Sophia Juarbe (°1990, Clearwater, Florida, United States) makes films, paintings, drawings and sculptures. By focusing on techniques and materials, Juarbe makes work that deals with the documentation of events and the question of how they can be presented. The work tries to express this with the help of physics and technology, but not by telling a story or creating a metaphor.
Her films are notable for their perfect finish and tactile nature. This is of great importance and bears witness to great craftsmanship. With Plato’s allegory of the cave in mind, she plays with the idea of the mortality of an artwork confronted with the power of a transitory appearance, which is, by being restricted in time, much more intense.
Her works are based on formal associations which open a unique poetic vein. Multilayered images arise in which the fragility and instability of our seemingly certain reality is questioned. By referencing romanticism, grand-guignolesque black humour and symbolism, she finds that movement reveals an inherent awkwardness, a humour that echoes our own vulnerabilities. The artist also considers movement as a metaphor for the ever-seeking man who experiences a continuous loss.
Her works are an investigation into representations of (seemingly) concrete ages and situations as well as depictions and ideas that can only be realized in film. By questioning the concept of movement, she often creates work using creative game tactics, but these are never permissive. Play is a serious matter: during the game, different rules apply than in everyday life and even everyday objects undergo transubstantiation.
Her works are made through strict rules which can be perceived as liberating constraints. Romantic values such as ‘inspiration’, ‘genius’ and ‘authenticity’ are thereby neutralised and put into perspective. By choosing mainly formal solutions, she creates work through labour-intensive processes which can be seen explicitly as a personal exorcism ritual. They are inspired by a nineteenth-century tradition of works, in which an ideal of ‘Fulfilled Absence’ was seen as the pinnacle.

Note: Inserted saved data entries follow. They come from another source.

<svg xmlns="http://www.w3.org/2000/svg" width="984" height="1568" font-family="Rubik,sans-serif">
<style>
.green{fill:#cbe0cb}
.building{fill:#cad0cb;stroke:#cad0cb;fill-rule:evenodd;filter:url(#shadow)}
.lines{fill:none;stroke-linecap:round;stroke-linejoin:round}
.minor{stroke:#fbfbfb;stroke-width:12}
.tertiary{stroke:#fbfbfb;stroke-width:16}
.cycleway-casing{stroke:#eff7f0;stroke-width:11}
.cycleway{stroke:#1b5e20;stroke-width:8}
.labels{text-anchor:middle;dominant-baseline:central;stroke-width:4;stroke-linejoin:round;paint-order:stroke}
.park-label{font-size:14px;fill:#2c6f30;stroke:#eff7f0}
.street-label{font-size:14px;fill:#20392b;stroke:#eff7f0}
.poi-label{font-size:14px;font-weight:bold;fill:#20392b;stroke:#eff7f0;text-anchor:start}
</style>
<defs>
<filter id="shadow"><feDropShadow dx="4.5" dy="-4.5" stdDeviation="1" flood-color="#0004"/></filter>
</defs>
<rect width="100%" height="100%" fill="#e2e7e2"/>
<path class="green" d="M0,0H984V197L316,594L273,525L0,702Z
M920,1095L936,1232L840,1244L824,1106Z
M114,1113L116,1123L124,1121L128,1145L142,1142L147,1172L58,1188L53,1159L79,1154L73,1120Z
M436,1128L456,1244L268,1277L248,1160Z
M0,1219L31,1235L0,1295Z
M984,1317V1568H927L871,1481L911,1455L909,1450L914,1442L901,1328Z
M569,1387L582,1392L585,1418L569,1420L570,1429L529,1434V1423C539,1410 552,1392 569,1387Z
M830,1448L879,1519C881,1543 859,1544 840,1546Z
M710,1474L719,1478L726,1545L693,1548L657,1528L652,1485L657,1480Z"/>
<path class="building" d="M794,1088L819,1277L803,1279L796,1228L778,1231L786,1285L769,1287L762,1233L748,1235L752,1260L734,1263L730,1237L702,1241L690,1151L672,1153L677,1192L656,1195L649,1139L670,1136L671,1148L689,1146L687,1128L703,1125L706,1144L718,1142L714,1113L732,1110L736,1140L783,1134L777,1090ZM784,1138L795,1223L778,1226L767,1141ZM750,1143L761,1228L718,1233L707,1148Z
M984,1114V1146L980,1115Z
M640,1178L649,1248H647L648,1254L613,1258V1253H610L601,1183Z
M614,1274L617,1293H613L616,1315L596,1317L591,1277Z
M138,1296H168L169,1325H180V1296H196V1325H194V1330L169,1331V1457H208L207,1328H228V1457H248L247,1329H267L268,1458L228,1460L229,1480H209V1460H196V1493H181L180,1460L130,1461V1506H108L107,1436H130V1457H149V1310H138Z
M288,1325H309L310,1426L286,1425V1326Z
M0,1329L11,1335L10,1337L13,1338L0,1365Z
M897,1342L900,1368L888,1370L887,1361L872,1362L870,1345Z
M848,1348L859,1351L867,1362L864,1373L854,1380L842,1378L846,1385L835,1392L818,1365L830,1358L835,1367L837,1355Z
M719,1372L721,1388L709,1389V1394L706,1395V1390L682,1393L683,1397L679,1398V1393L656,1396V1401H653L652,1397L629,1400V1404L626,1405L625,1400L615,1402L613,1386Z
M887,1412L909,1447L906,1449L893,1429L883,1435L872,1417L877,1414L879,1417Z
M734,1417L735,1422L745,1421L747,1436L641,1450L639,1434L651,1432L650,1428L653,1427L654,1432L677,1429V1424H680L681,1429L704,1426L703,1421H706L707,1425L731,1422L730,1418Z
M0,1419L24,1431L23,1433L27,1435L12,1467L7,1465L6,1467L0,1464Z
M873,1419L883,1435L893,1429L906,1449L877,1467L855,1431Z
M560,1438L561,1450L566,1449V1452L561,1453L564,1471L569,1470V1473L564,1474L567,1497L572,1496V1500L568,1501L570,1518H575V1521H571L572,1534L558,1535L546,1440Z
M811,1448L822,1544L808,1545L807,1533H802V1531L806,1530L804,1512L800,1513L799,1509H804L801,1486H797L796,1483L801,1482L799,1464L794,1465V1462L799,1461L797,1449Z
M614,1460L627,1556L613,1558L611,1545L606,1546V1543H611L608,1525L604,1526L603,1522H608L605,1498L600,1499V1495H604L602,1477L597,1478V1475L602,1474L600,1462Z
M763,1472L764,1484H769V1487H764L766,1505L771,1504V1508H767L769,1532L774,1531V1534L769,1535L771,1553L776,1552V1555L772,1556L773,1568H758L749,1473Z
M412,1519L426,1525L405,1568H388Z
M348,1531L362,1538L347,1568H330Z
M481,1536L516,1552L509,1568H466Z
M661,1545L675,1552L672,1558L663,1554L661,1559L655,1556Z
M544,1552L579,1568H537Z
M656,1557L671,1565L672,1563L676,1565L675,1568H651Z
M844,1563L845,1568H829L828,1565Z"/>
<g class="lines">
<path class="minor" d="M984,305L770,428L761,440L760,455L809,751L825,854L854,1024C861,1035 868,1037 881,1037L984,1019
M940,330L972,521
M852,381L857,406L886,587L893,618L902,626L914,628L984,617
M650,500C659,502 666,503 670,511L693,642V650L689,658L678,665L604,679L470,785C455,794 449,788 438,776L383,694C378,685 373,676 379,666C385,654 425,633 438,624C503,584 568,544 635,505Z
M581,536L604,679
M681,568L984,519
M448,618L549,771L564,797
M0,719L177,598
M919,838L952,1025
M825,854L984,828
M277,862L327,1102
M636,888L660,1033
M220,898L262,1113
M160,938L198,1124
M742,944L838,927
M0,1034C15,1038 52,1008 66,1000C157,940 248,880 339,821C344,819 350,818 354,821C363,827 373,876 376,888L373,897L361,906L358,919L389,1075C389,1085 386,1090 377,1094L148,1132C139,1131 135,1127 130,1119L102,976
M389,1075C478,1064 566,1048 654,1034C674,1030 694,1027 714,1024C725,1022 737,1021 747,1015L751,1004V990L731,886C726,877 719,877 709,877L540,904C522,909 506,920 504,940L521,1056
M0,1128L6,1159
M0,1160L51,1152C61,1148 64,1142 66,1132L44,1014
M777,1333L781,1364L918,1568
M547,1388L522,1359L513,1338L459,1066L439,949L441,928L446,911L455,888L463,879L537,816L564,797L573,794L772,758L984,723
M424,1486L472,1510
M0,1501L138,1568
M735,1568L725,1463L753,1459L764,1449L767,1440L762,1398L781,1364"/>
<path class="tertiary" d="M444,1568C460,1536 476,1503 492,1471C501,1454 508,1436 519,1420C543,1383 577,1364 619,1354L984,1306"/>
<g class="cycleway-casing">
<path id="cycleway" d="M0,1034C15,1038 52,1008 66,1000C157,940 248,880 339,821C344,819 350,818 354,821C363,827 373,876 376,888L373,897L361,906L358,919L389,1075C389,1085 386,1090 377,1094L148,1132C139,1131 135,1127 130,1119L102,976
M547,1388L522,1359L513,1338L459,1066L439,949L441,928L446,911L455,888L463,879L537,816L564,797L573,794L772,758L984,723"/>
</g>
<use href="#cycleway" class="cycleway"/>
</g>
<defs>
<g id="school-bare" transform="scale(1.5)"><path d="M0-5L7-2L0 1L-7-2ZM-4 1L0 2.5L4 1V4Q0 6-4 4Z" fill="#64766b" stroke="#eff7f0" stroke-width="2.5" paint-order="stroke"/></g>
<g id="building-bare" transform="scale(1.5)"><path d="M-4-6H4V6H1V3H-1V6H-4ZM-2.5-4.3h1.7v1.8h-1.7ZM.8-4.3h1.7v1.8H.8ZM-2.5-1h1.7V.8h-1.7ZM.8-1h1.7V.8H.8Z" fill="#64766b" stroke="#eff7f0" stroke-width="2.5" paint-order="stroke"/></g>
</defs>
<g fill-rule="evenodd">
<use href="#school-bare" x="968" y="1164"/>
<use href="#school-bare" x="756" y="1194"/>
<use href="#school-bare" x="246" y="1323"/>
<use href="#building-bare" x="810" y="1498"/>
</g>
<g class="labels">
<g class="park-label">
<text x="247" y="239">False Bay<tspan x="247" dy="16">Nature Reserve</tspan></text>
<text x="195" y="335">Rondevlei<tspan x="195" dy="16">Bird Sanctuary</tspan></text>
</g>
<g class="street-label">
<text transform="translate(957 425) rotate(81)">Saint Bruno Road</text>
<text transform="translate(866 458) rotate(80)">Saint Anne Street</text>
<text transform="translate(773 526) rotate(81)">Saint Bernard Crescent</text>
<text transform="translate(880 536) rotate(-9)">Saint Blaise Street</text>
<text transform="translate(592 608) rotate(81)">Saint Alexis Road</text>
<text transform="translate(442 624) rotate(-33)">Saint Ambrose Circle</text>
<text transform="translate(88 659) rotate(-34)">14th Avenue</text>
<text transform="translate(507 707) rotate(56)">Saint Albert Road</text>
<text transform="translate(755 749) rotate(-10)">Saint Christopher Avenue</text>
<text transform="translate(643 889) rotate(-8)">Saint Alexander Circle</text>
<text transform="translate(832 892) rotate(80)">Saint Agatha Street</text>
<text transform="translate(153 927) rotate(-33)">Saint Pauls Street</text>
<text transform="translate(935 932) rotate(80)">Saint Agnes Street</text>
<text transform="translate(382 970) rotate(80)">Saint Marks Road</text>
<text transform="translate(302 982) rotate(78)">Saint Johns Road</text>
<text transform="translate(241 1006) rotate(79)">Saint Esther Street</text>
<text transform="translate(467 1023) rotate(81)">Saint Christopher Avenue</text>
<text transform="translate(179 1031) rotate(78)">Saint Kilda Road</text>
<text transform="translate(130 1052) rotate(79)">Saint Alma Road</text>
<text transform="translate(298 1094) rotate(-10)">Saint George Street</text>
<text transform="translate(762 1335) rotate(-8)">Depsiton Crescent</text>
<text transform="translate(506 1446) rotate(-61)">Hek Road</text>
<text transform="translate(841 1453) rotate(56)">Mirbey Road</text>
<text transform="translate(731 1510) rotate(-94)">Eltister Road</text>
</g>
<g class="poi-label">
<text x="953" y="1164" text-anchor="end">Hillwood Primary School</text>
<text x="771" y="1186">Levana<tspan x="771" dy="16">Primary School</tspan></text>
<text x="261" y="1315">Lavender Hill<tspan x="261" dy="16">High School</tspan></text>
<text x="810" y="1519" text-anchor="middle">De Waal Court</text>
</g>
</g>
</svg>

Her works directly respond to the surrounding environment and uses everyday experiences from the artist as a starting point. Often these are framed instances that would go unnoticed in their original context. By contesting the division between the realm of memory and the realm of experience, she tries to approach a wide scale of subjects in a multi-layered way, likes to involve the viewer in a way that is sometimes physical and believes in the idea of function following form in a work.
Her works are characterised by the use of everyday objects in an atmosphere of middleclass mentality in which recognition plays an important role. With a conceptual approach, she absorbs the tradition of remembrance art into daily practice. This personal follow-up and revival of a past tradition is important as an act of meditation.
Her collected, altered and own works are being confronted as aesthetically resilient, thematically interrelated material for memory and projection. The possible seems true and the truth exists, but it has many faces, as Hanna Arendt cites from Franz Kafka. By taking daily life as subject matter while commenting on the everyday aesthetic of middle class values, she considers making art a craft which is executed using clear formal rules and which should always refer to social reality.
Her works isolate the movements of humans and/or objects. By doing so, new sequences are created which reveal an inseparable relationship between motion and sound. By applying a wide variety of contemporary strategies, she tries to develop forms that do not follow logical criteria, but are based only on subjective associations and formal parallels, which incite the viewer to make new personal associations.
Her works are often classified as part of the new romantic movement because of the desire for the local in the unfolding globalized world. However, this reference is not intentional, as this kind of art is part of the collective memory. Sophia Juarbe currently lives and works in Tampa, Florida.